New Data Sources and Methods
NSOs and experts have also tapped administrative and big data sources and applied new methods to derive real-time measures of the economy. For example, the UK’s Office of National Statistics (ONS) is combining rapid response surveys with a wide range of real-time datasets to produce faster indicators of economic activity, including online job advertisements, price changes for high-demand products, energy performance certificates, foot and road traffic, and shipping data. The broad powers of the ONS to request data from other agencies has enabled access to new administrative data sources which are then linked to census and other datasets.
Additionally, the Australian Bureau of Statistics (ABS) has partnered with the government’s taxation office to obtain near real-time insights on the change in payroll jobs and hours worked based on payroll accounting software. ABS has since received 351 million Single Touch Payroll transactions and used these to generate 2.7 billion daily observations. ABS has also approached other partners, including supermarkets, banks and other private organisations to extend the use of private sector data assets, and 19 new statistical products have been launched to date.
Meanwhile, Ghana’s Statistical Service has partnered with Vodafone and Flowminder Foundation to produce rapid mobility estimates using anonymised and aggregated mobile phone data to support government interventions against COVID-19, and Colombia’s NSO, DANE, is monitoring prices of basic necessities at five-day intervals to address price manipulation of basic products and medicines.
The demand for information on the current state of the economy has also led to the advancement of methods for nowcasting estimates of GDP. These ‘flash estimates’ use large datasets (e.g. industrial production, sentiment indexes, interest rates, and traffic volumes) combined with big data analytics using statistical regression and machine learning algorithms to provide more timely estimates of GDP. Nowcasting and modelling methods have also been used by the International Labour Organization to model global losses in working hours as a result of COVID-19.

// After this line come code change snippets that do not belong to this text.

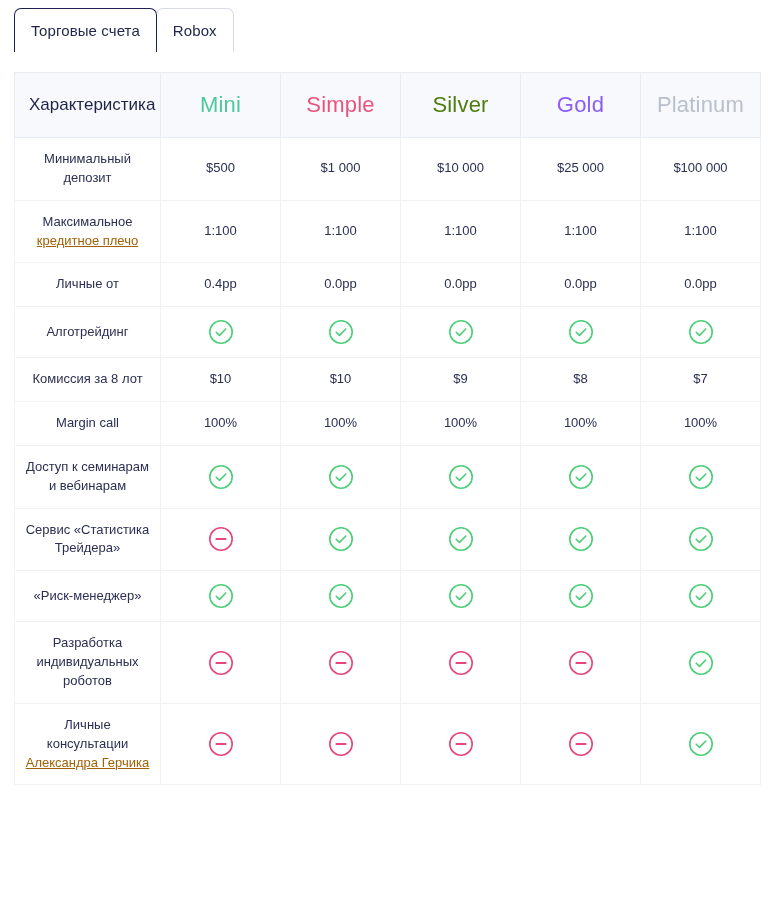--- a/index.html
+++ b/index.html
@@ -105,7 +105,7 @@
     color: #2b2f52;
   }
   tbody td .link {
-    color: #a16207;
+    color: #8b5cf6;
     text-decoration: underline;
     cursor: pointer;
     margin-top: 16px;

The COVID-19 pandemic has shown that national statistical systems can innovate in a time of crisis. The appetite for timely data is unlikely to subside anytime soon, and the collection and production of statistics may never fully return to business as usual. Important lessons we should draw from the crisis include the immense value of statistical modernization and digital infrastructure for ensuring business continuity, the considerable value in tapping administrative data and other big data sources for timely statistics, and the importance of building capacity within national statistical workforces to work with new data sources and embrace new methods.
It is critical that we don’t forgo traditional methods and standard surveys, however supplementing them with additional rapid surveys, administrative data and new data sources is the right way to go, and requires modern, agile and innovative NSOs.